§ **Task to complete**:
Give the entries back exactly as they stand, but without pictures.

§ **Given records**:

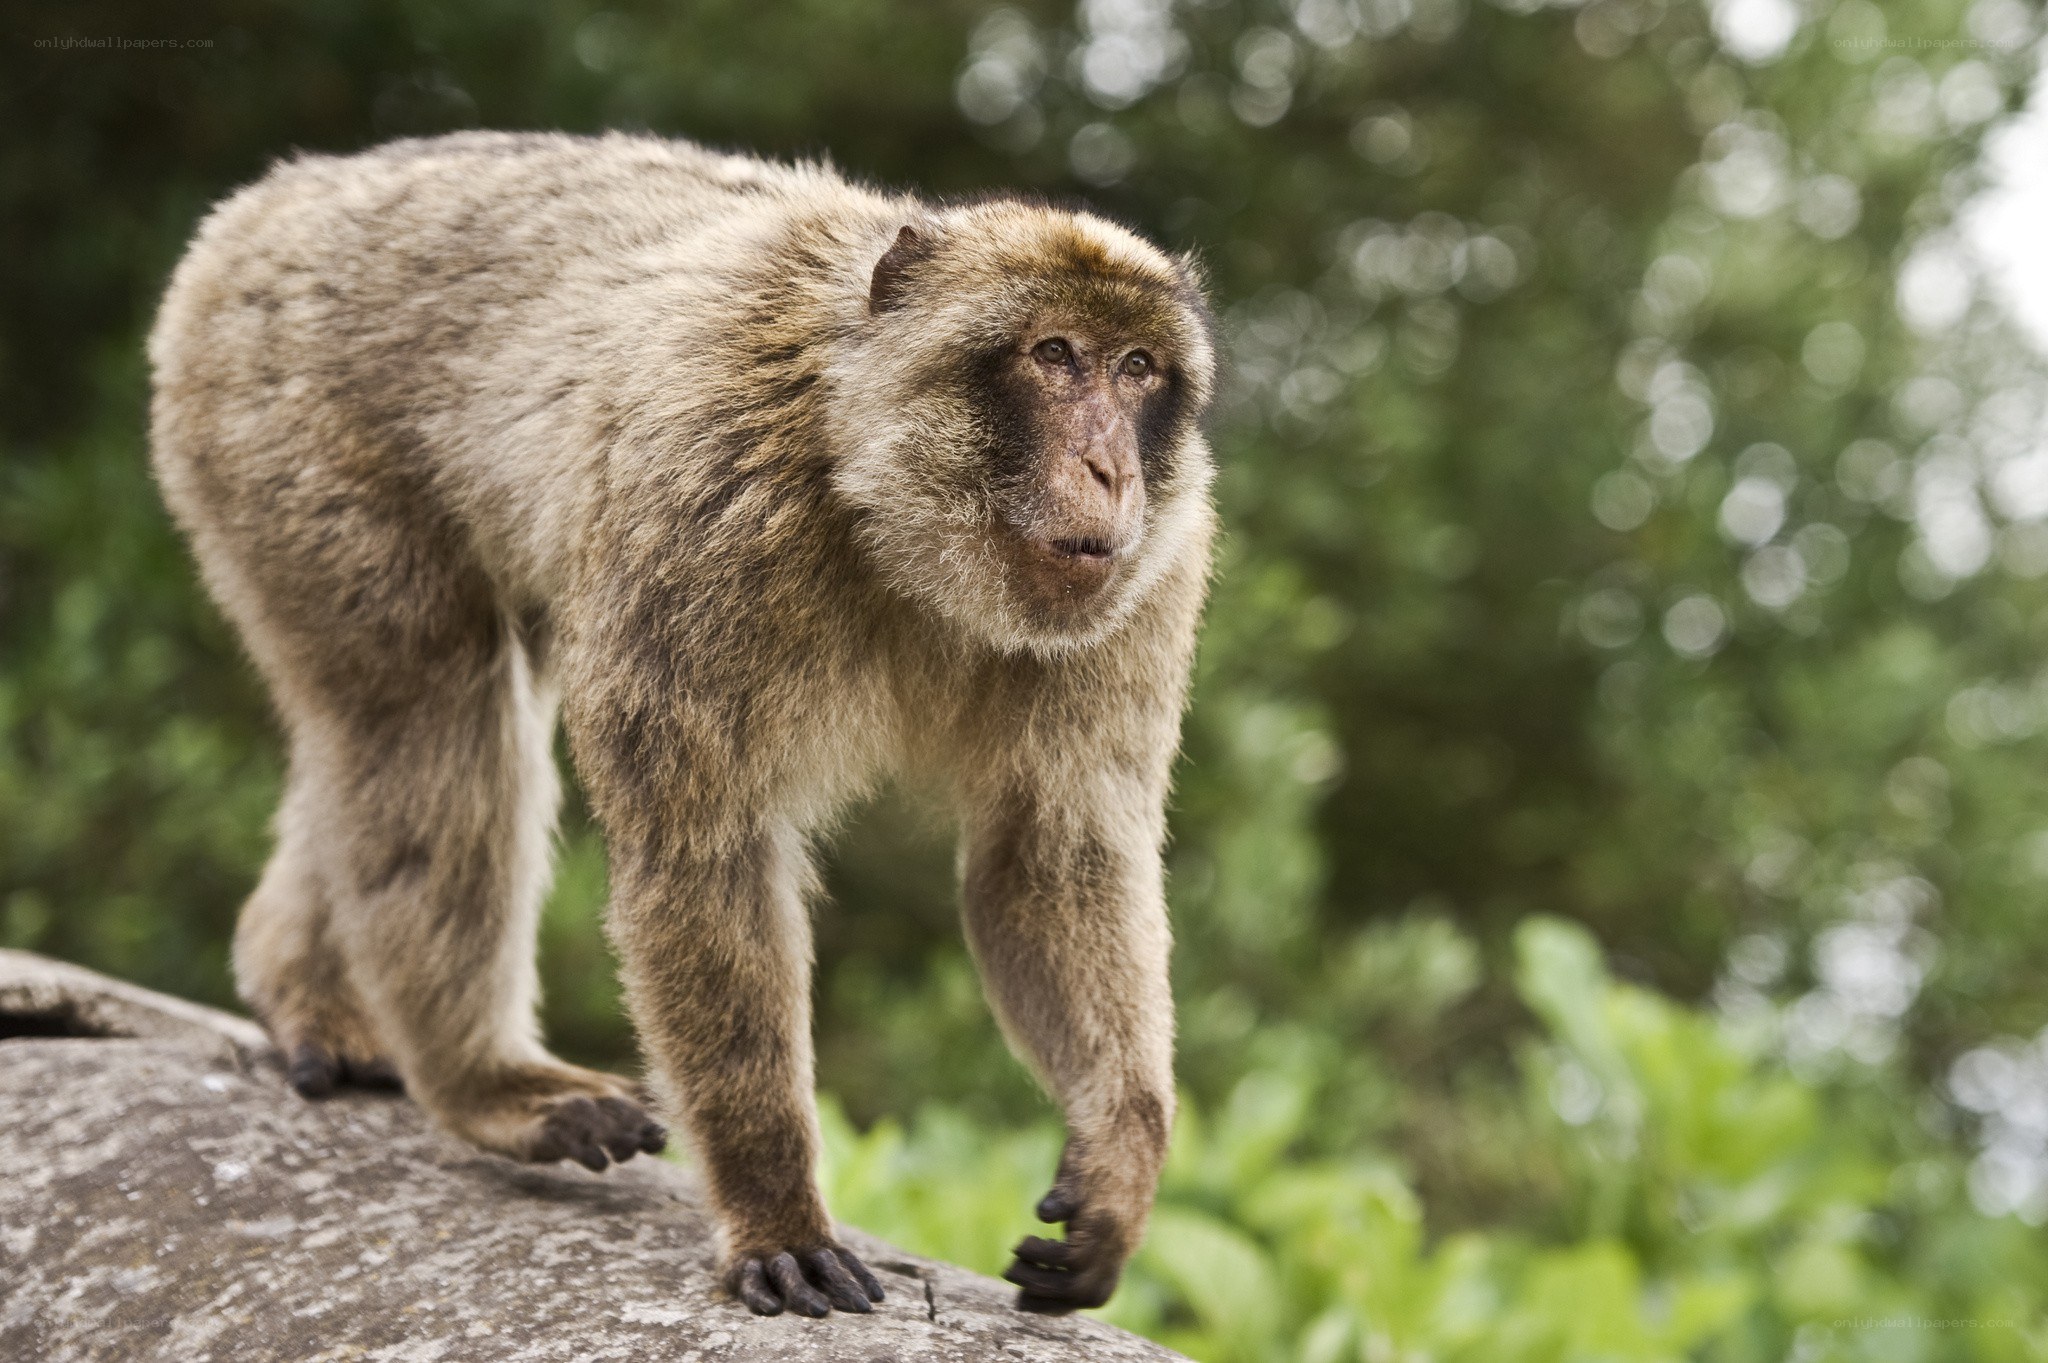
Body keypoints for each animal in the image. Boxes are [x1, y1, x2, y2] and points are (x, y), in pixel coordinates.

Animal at [147, 130, 1216, 1319]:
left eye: (1137, 370)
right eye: (1055, 355)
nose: (1110, 469)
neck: (868, 471)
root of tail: (281, 193)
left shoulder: (1152, 577)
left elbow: (1049, 858)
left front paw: (1118, 1161)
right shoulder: (702, 502)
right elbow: (702, 853)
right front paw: (775, 1210)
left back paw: (305, 994)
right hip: (273, 419)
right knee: (422, 701)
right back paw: (480, 1080)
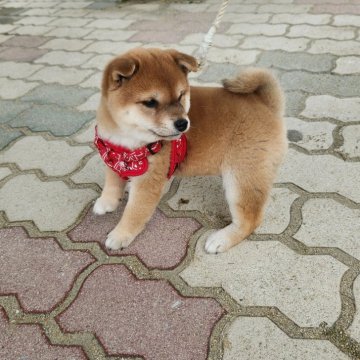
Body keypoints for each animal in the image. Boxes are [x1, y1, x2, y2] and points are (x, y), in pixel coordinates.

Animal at [93, 47, 286, 253]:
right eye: (150, 102)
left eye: (180, 96)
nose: (182, 123)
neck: (127, 138)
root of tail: (267, 104)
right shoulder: (112, 153)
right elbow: (112, 181)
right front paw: (107, 201)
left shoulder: (148, 181)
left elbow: (135, 212)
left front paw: (120, 234)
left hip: (241, 175)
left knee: (250, 220)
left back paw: (221, 239)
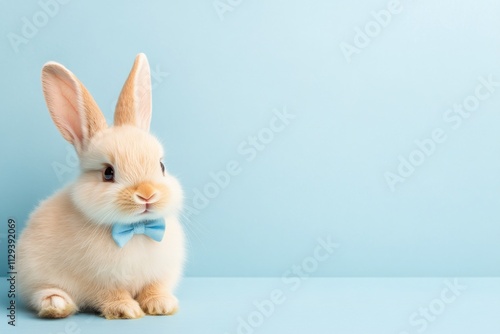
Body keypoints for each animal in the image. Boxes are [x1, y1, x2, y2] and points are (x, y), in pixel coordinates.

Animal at [17, 52, 187, 318]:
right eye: (108, 173)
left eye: (161, 166)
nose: (147, 194)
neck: (135, 230)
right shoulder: (99, 281)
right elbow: (111, 294)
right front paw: (126, 310)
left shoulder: (159, 275)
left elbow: (154, 288)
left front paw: (161, 305)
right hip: (33, 274)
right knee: (42, 293)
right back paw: (56, 305)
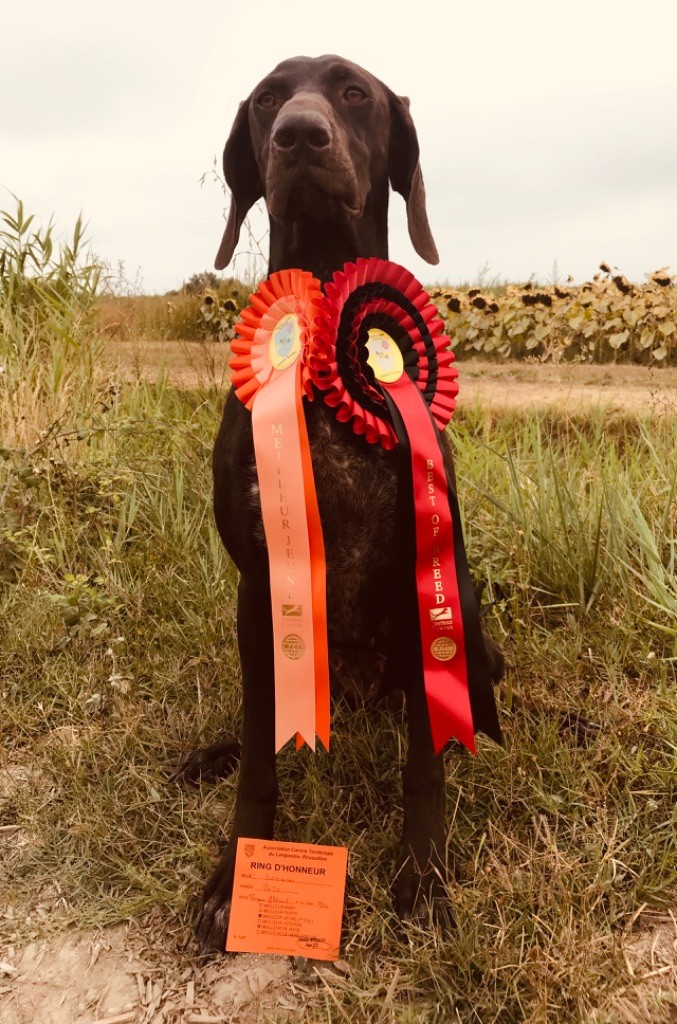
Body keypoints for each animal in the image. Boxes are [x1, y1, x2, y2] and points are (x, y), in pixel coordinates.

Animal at [174, 56, 501, 950]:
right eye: (265, 100)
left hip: (461, 607)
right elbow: (259, 757)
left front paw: (422, 877)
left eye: (354, 93)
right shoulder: (260, 587)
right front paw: (232, 877)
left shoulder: (423, 580)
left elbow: (423, 764)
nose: (298, 135)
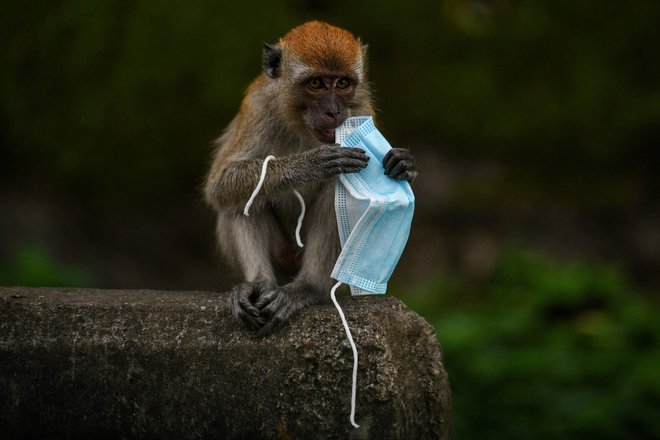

§ **Answer area**:
Body keypoints for each animal in the image. Boxes are [x1, y1, x2, y2] and points are (x, y), in pixel coordinates.

Animal at [147, 130, 1216, 1319]:
left eye: (1137, 370)
right eye: (1055, 355)
nose: (1110, 469)
neck: (868, 471)
root of tail: (281, 193)
left shoulder: (1152, 577)
left elbow: (1049, 858)
left front paw: (1118, 1161)
right shoulder: (702, 502)
right elbow: (702, 853)
right front paw: (775, 1210)
left back paw: (305, 994)
right hip: (273, 419)
right knee: (422, 701)
right back paw: (480, 1080)
Body keypoints for each animal in the image. Boxes are [x1, y1, x2, y2] and points are (x, y), in pixel coordinates.

Animal at [93, 47, 286, 253]:
right eye: (150, 102)
left eye: (180, 96)
nose: (182, 123)
neck: (127, 138)
root of tail: (267, 104)
right shoulder: (112, 153)
right elbow: (112, 181)
right front paw: (107, 201)
left shoulder: (148, 181)
left elbow: (135, 212)
left front paw: (120, 234)
left hip: (241, 175)
left knee: (250, 220)
left back paw: (221, 239)
Body keypoints for each animal in the image. Boxes are [x1, y1, x2, y2] and points are (x, y), in pixel coordinates.

Animal at [17, 52, 187, 318]:
right eye: (108, 173)
left eye: (161, 166)
nose: (147, 194)
neck: (135, 230)
right shoulder: (99, 281)
right elbow: (111, 294)
right front paw: (126, 310)
left shoulder: (159, 275)
left elbow: (154, 288)
left front paw: (161, 305)
right hip: (33, 274)
right knee: (42, 293)
right back paw: (56, 305)
Body keypoints for each animal in the image. Boxes are [x1, y1, x2, y2] and points are (x, y), in pixel coordinates.

Animal at [174, 56, 501, 950]:
right eye: (265, 100)
left hip: (461, 607)
right elbow: (259, 757)
left front paw: (422, 877)
left eye: (354, 93)
right shoulder: (260, 587)
right front paw: (232, 877)
left shoulder: (423, 580)
left elbow: (423, 764)
nose: (298, 135)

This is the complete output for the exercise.